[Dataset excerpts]
******************************

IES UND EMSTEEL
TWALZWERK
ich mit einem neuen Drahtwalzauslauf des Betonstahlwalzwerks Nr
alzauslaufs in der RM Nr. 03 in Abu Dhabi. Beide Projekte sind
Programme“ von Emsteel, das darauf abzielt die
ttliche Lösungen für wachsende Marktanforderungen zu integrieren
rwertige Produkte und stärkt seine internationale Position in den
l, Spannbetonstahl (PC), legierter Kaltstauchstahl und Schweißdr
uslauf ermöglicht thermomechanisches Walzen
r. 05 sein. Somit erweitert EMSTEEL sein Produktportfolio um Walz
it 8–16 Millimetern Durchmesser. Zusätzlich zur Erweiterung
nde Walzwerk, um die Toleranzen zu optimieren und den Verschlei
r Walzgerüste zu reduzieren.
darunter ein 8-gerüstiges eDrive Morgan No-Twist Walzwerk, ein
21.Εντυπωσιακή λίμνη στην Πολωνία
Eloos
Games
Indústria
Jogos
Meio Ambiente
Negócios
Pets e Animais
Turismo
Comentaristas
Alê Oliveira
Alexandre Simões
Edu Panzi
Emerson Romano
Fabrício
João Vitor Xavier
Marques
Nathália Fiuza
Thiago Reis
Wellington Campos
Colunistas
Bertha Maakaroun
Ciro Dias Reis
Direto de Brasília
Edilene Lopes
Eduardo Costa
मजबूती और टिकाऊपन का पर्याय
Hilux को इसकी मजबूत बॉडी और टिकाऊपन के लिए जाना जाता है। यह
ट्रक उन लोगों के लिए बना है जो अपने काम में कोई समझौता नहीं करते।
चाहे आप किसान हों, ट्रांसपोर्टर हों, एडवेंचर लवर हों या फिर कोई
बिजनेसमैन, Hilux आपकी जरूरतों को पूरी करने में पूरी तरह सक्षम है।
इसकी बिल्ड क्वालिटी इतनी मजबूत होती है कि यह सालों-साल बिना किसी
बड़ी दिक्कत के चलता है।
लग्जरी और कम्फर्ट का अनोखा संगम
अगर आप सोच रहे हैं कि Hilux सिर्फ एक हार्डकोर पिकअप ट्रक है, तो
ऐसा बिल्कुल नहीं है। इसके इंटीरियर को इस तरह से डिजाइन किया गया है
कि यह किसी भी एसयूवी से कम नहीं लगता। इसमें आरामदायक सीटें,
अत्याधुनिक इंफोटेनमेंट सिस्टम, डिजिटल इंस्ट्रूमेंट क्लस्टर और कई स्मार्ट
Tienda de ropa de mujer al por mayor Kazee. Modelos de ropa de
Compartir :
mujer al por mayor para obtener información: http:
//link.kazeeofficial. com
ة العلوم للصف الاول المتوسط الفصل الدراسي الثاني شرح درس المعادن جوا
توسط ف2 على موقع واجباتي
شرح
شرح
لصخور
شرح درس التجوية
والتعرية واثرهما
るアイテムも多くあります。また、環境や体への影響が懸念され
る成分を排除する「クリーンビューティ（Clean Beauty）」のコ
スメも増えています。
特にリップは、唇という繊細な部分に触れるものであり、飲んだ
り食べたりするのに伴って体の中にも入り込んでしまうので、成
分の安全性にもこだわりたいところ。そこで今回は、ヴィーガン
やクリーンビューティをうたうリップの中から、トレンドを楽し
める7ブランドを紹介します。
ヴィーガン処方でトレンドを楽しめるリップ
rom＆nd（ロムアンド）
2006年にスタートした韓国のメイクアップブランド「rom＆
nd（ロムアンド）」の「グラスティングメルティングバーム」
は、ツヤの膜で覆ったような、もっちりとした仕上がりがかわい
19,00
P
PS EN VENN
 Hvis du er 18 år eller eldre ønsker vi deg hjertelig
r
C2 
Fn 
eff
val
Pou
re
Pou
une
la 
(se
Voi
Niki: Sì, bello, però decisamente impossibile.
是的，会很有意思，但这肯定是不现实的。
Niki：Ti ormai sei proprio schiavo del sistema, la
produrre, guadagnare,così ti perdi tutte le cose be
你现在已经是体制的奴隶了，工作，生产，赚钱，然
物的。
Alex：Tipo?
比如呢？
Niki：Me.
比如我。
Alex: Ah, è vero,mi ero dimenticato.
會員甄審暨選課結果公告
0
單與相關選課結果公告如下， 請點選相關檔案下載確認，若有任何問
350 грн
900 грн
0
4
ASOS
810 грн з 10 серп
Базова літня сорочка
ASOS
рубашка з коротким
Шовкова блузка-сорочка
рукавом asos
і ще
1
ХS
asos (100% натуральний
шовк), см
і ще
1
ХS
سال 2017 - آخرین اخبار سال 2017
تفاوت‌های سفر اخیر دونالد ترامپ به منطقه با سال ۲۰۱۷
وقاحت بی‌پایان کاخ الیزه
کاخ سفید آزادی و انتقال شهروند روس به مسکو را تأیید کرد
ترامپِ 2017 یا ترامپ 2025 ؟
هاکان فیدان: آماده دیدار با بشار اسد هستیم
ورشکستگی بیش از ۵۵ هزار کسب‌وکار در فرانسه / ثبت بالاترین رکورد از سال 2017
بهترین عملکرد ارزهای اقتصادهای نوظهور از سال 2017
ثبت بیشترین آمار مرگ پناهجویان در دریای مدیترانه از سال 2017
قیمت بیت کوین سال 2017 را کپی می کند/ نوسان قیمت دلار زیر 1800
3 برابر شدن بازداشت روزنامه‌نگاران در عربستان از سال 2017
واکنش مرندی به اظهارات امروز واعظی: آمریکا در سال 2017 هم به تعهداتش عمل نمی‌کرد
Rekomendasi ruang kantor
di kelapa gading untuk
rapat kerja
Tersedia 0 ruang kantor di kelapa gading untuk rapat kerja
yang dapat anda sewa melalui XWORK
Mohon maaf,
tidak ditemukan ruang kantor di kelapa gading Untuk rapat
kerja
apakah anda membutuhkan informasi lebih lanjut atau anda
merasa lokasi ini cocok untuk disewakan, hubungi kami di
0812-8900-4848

******************************

Return these lines from the listing verbatim, running from the start of the listing through the line that contains "कि यह किसी भी", with both ends included.

IES UND EMSTEEL
TWALZWERK
ich mit einem neuen Drahtwalzauslauf des Betonstahlwalzwerks Nr
alzauslaufs in der RM Nr. 03 in Abu Dhabi. Beide Projekte sind
Programme“ von Emsteel, das darauf abzielt die
ttliche Lösungen für wachsende Marktanforderungen zu integrieren
rwertige Produkte und stärkt seine internationale Position in den
l, Spannbetonstahl (PC), legierter Kaltstauchstahl und Schweißdr
uslauf ermöglicht thermomechanisches Walzen
r. 05 sein. Somit erweitert EMSTEEL sein Produktportfolio um Walz
it 8–16 Millimetern Durchmesser. Zusätzlich zur Erweiterung
nde Walzwerk, um die Toleranzen zu optimieren und den Verschlei
r Walzgerüste zu reduzieren.
darunter ein 8-gerüstiges eDrive Morgan No-Twist Walzwerk, ein
21.Εντυπωσιακή λίμνη στην Πολωνία
Eloos
Games
Indústria
Jogos
Meio Ambiente
Negócios
Pets e Animais
Turismo
Comentaristas
Alê Oliveira
Alexandre Simões
Edu Panzi
Emerson Romano
Fabrício
João Vitor Xavier
Marques
Nathália Fiuza
Thiago Reis
Wellington Campos
Colunistas
Bertha Maakaroun
Ciro Dias Reis
Direto de Brasília
Edilene Lopes
Eduardo Costa
मजबूती और टिकाऊपन का पर्याय
Hilux को इसकी मजबूत बॉडी और टिकाऊपन के लिए जाना जाता है। यह
ट्रक उन लोगों के लिए बना है जो अपने काम में कोई समझौता नहीं करते।
चाहे आप किसान हों, ट्रांसपोर्टर हों, एडवेंचर लवर हों या फिर कोई
बिजनेसमैन, Hilux आपकी जरूरतों को पूरी करने में पूरी तरह सक्षम है।
इसकी बिल्ड क्वालिटी इतनी मजबूत होती है कि यह सालों-साल बिना किसी
बड़ी दिक्कत के चलता है।
लग्जरी और कम्फर्ट का अनोखा संगम
अगर आप सोच रहे हैं कि Hilux सिर्फ एक हार्डकोर पिकअप ट्रक है, तो
ऐसा बिल्कुल नहीं है। इसके इंटीरियर को इस तरह से डिजाइन किया गया है
कि यह किसी भी एसयूवी से कम नहीं लगता। इसमें आरामदायक सीटें,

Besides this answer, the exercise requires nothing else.